История, положившая начало их вражде, произошла на первом году обучения Руднева. Рагозин, учившийся на медицинском, к тому времени ходил в студентах уже третий год. Как-то на студенческой пирушке Григорий Алексеевич зло пошутил над одним из молодых студентов, одногодкой Руднева, с которым тот, некоторым образом, приятельствовал. Оскорбленный публичной насмешкой, молодой человек вызвал Рагозина на дуэль, а Руднева пригласил быть его секундантом.

Григорий Алексеевич выбрал поединок на пистолетах, и все думали, что, как это обычно случалось на студенческих дуэлях, оба выстрелят в воздух, и на том история закончится. Приятель Дмитрия Николаевича и впрямь выстрелил в сторону, а вот Рагозин нет. С десяти шагов, с которых промахнуться было нельзя, он безжалостно прострелил безоружному противнику сердце.
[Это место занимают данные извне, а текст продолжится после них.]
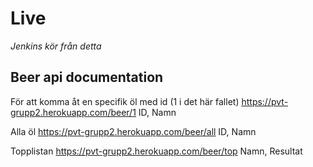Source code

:# Live
*Jenkins kör från detta*

## Beer api documentation 
För att komma åt en specifik öl med id (1 i det här fallet)
https://pvt-grupp2.herokuapp.com/beer/1
ID, Namn

Alla öl
https://pvt-grupp2.herokuapp.com/beer/all
ID, Namn

Topplistan
https://pvt-grupp2.herokuapp.com/beer/top
Namn, Resultat
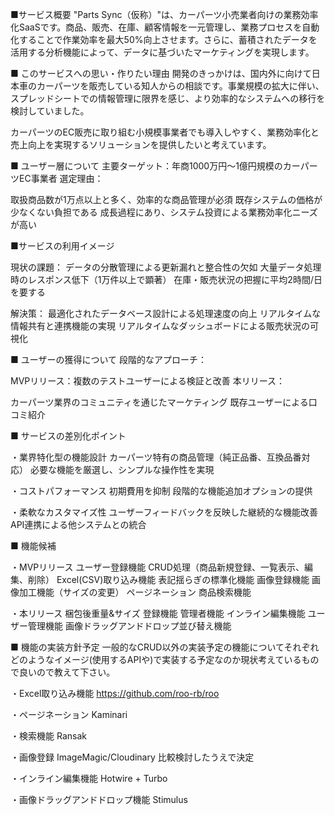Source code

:■サービス概要
"Parts Sync（仮称）"は、カーパーツ小売業者向けの業務効率化SaaSです。商品、販売、在庫、顧客情報を一元管理し、業務プロセスを自動化することで作業効率を最大50%向上させます。さらに、蓄積されたデータを活用する分析機能によって、データに基づいたマーケティングを実現します。

■ このサービスへの思い・作りたい理由
開発のきっかけは、国内外に向けて日本車のカーパーツを販売している知人からの相談です。事業規模の拡大に伴い、スプレッドシートでの情報管理に限界を感じ、より効率的なシステムへの移行を検討していました。

カーパーツのEC販売に取り組む小規模事業者でも導入しやすく、業務効率化と売上向上を実現するソリューションを提供したいと考えています。


■ ユーザー層について
主要ターゲット：年商1000万円〜1億円規模のカーパーツEC事業者
選定理由：

取扱商品数が1万点以上と多く、効率的な商品管理が必須
既存システムの価格が少なくない負担である
成長過程にあり、システム投資による業務効率化ニーズが高い



■サービスの利用イメージ

現状の課題：
データの分散管理による更新漏れと整合性の欠如
大量データ処理時のレスポンス低下（1万件以上で顕著）
在庫・販売状況の把握に平均2時間/日を要する

解決策：
最適化されたデータベース設計による処理速度の向上
リアルタイムな情報共有と連携機能の実現
リアルタイムなダッシュボードによる販売状況の可視化

■ ユーザーの獲得について
段階的なアプローチ：

MVPリリース：複数のテストユーザーによる検証と改善
本リリース：

カーパーツ業界のコミュニティを通じたマーケティング
既存ユーザーによる口コミ紹介


■ サービスの差別化ポイント

・業界特化型の機能設計
カーパーツ特有の商品管理（純正品番、互換品番対応）
必要な機能を厳選し、シンプルな操作性を実現


・コストパフォーマンス
初期費用を抑制
段階的な機能追加オプションの提供


・柔軟なカスタマイズ性
ユーザーフィードバックを反映した継続的な機能改善
API連携による他システムとの統合



■ 機能候補

・MVPリリース
ユーザー登録機能
CRUD処理（商品新規登録、一覧表示、編集、削除）
Excel(CSV)取り込み機能
表記揺らぎの標準化機能
画像登録機能
画像加工機能（サイズの変更）
ページネーション
商品検索機能

・本リリース
梱包後重量&サイズ 登録機能
管理者機能
インライン編集機能
ユーザー管理機能
画像ドラッグアンドドロップ並び替え機能



■ 機能の実装方針予定
一般的なCRUD以外の実装予定の機能についてそれぞれどのようなイメージ(使用するAPIや)で実装する予定なのか現状考えているもので良いので教えて下さい。

・Excel取り込み機能
https://github.com/roo-rb/roo

・ページネーション
Kaminari

・検索機能
Ransak

・画像登録
ImageMagic/Cloudinary
比較検討したうえで決定

・インライン編集機能
Hotwire + Turbo

・画像ドラッグアンドドロップ機能
Stimulus
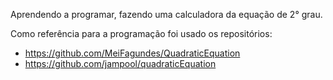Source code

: Aprendendo a programar, fazendo uma calculadora da equação de 2° grau.

Como referência para a programação foi usado os repositórios:
* https://github.com/MeiFagundes/QuadraticEquation
* https://github.com/jampool/quadraticEquation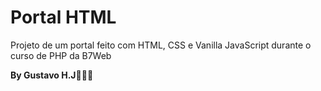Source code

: ﻿# Portal HTML
Projeto de um portal feito com HTML, CSS e Vanilla JavaScript durante o curso de PHP da B7Web

**By Gustavo H.J🐱‍💻💜**
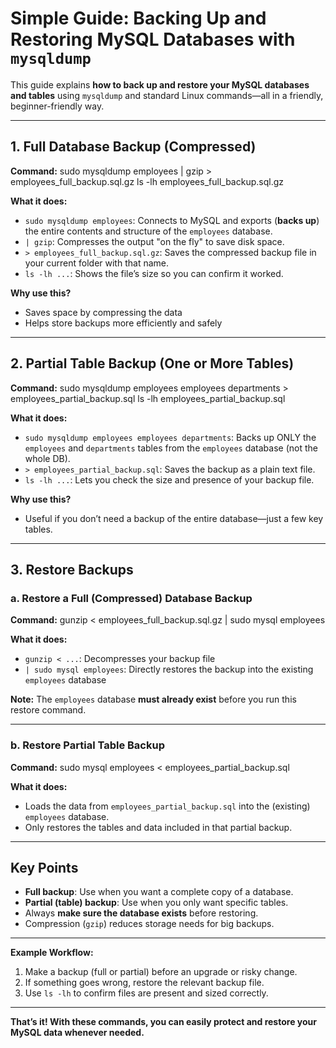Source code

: # Simple Guide: Backing Up and Restoring MySQL Databases with `mysqldump`

This guide explains **how to back up and restore your MySQL databases and tables** using `mysqldump` and standard Linux commands—all in a friendly, beginner-friendly way.

---

## 1. Full Database Backup (Compressed)

**Command:**
sudo mysqldump employees | gzip > employees_full_backup.sql.gz
ls -lh employees_full_backup.sql.gz



**What it does:**
- `sudo mysqldump employees`: Connects to MySQL and exports (**backs up**) the entire contents and structure of the `employees` database.
- `| gzip`: Compresses the output "on the fly" to save disk space.
- `> employees_full_backup.sql.gz`: Saves the compressed backup file in your current folder with that name.
- `ls -lh ...`: Shows the file’s size so you can confirm it worked.

**Why use this?**
- Saves space by compressing the data
- Helps store backups more efficiently and safely

---

## 2. Partial Table Backup (One or More Tables)

**Command:**
sudo mysqldump employees employees departments > employees_partial_backup.sql
ls -lh employees_partial_backup.sql



**What it does:**
- `sudo mysqldump employees employees departments`: Backs up ONLY the `employees` and `departments` tables from the `employees` database (not the whole DB).
- `> employees_partial_backup.sql`: Saves the backup as a plain text file.
- `ls -lh ...`: Lets you check the size and presence of your backup file.

**Why use this?**
- Useful if you don’t need a backup of the entire database—just a few key tables.

---

## 3. Restore Backups

### a. Restore a Full (Compressed) Database Backup

**Command:**
gunzip < employees_full_backup.sql.gz | sudo mysql employees



**What it does:**
- `gunzip < ...`: Decompresses your backup file
- `| sudo mysql employees`: Directly restores the backup into the existing `employees` database

**Note:** The `employees` database **must already exist** before you run this restore command.

---

### b. Restore Partial Table Backup

**Command:**
sudo mysql employees < employees_partial_backup.sql



**What it does:**
- Loads the data from `employees_partial_backup.sql` into the (existing) `employees` database.
- Only restores the tables and data included in that partial backup.

---

## Key Points

- **Full backup**: Use when you want a complete copy of a database.
- **Partial (table) backup**: Use when you only want specific tables.
- Always **make sure the database exists** before restoring.
- Compression (`gzip`) reduces storage needs for big backups.

---

**Example Workflow:**
1. Make a backup (full or partial) before an upgrade or risky change.
2. If something goes wrong, restore the relevant backup file.
3. Use `ls -lh` to confirm files are present and sized correctly.

---

**That’s it! With these commands, you can easily protect and restore your MySQL data whenever needed.**
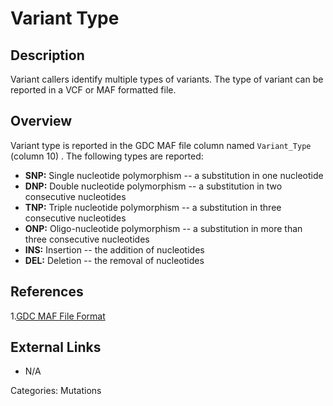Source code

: # Variant Type #

## Description ##
Variant callers identify multiple types of variants.  The type of variant can be reported in a VCF or MAF formatted file.

## Overview ##

Variant type is reported in the GDC MAF file column named `Variant_Type` (column 10) .  The following types are reported:

* __SNP:__ Single nucleotide polymorphism -- a substitution in one nucleotide
* __DNP:__ Double nucleotide polymorphism -- a substitution in two consecutive nucleotides
* __TNP:__ Triple nucleotide polymorphism -- a substitution in three consecutive nucleotides
* __ONP:__ Oligo-nucleotide polymorphism -- a substitution in more than three consecutive nucleotides
* __INS:__ Insertion -- the addition of nucleotides
* __DEL:__ Deletion -- the removal of nucleotides

## References ##
1.[GDC MAF File Format](https://docs.gdc.cancer.gov/Data/File_Formats/MAF_Format/)

## External Links ##
* N/A

Categories: Mutations
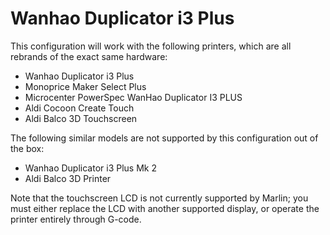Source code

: # Wanhao Duplicator i3 Plus

This configuration will work with the following printers, which are all rebrands of the exact same hardware:

  * Wanhao Duplicator i3 Plus
  * Monoprice Maker Select Plus
  * Microcenter PowerSpec WanHao Duplicator I3 PLUS
  * Aldi Cocoon Create Touch
  * Aldi Balco 3D Touchscreen

The following similar models are not supported by this configuration out of the box:

  * Wanhao Duplicator i3 Plus Mk 2
  * Aldi Balco 3D Printer

Note that the touchscreen LCD is not currently supported by Marlin; you must either replace the LCD with another supported display, or operate the printer entirely through G-code.
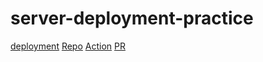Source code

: # server-deployment-practice

[deployment](https://emran-server-deploy-prod.herokuapp.com/)
[Repo](https://github.com/emranaloul/server-deployment-practice)
[Action](https://github.com/emranaloul/server-deployment-practice/actions)
[PR](https://github.com/emranaloul/server-deployment-practice/pull/2)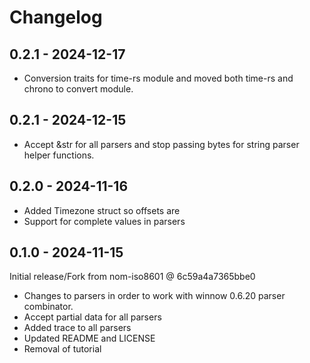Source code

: # Changelog

## 0.2.1 - 2024-12-17
* Conversion traits for time-rs module and moved both time-rs and chrono to convert module.

## 0.2.1 - 2024-12-15
* Accept &str for all parsers and stop passing bytes for string parser helper functions.

## 0.2.0 - 2024-11-16
* Added Timezone struct so offsets are
* Support for complete values in parsers

## 0.1.0 - 2024-11-15

Initial release/Fork from nom-iso8601 @ 6c59a4a7365bbe0

* Changes to parsers in order to work with winnow 0.6.20 parser combinator.
* Accept partial data for all parsers
* Added trace to all parsers
* Updated README and LICENSE
* Removal of tutorial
Поскольку инцидент разбирался на совете университета, историю удалось замять и выставить дело как несчастный случай. Рагозина, сына высокопоставленного чиновника, исключили с правом восстановления через год, его секунданта, замешанного уже не в одной скандальной истории, исключили насовсем, а Рудневу сделали предупреждение.

Постепенно страсти улеглись. Формально происшествие было дуэлью, что не исключало возможности смертельного исхода, но Руднев искренне считал Григория Алексеевича убийцей, избежавшим заслуженного наказания по недосмотру небесной канцелярии и халатному попустительству земного суда. Он всей душой презирал Рагозина, из-за чего демонстративно избегал любого общения с ним.

– Не вмешивайтесь, господин Рагозин, – повторил Руднев. – Это вас не касается.

– Отчего же? Правила чести позволяют одному человеку ответить за другого. Вас, как я услышал, останавливает то, что вы владеете оружием лучше Арсения Акимовича? Благородно! Но я-то, надеюсь, дерусь не хуже вашего? Мой вызов вы примете?

– Подите вон, – процедил сквозь зубы Руднев. – Я не стану марать руки о мерзавца, убившего безоружного человека. Дуэли для людей чести, а вы заслуживаете смерти на каторге.

Кормушин и опамятовавшийся Никитин замерли, не зная, как остановить неминуемое.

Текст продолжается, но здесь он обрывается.